* _TRY IT_:
Each record must be printed again exactly as given.

* _INPUT RECORDS_:

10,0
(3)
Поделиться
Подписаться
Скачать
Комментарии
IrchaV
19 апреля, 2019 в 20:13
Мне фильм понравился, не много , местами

* _RESPONSE TO THIS TASK_:
10,0
(3)
Поделиться
Подписаться
Скачать
Комментарии
IrchaV
19 апреля, 2019 в 20:13
Мне фильм понравился, не много , местами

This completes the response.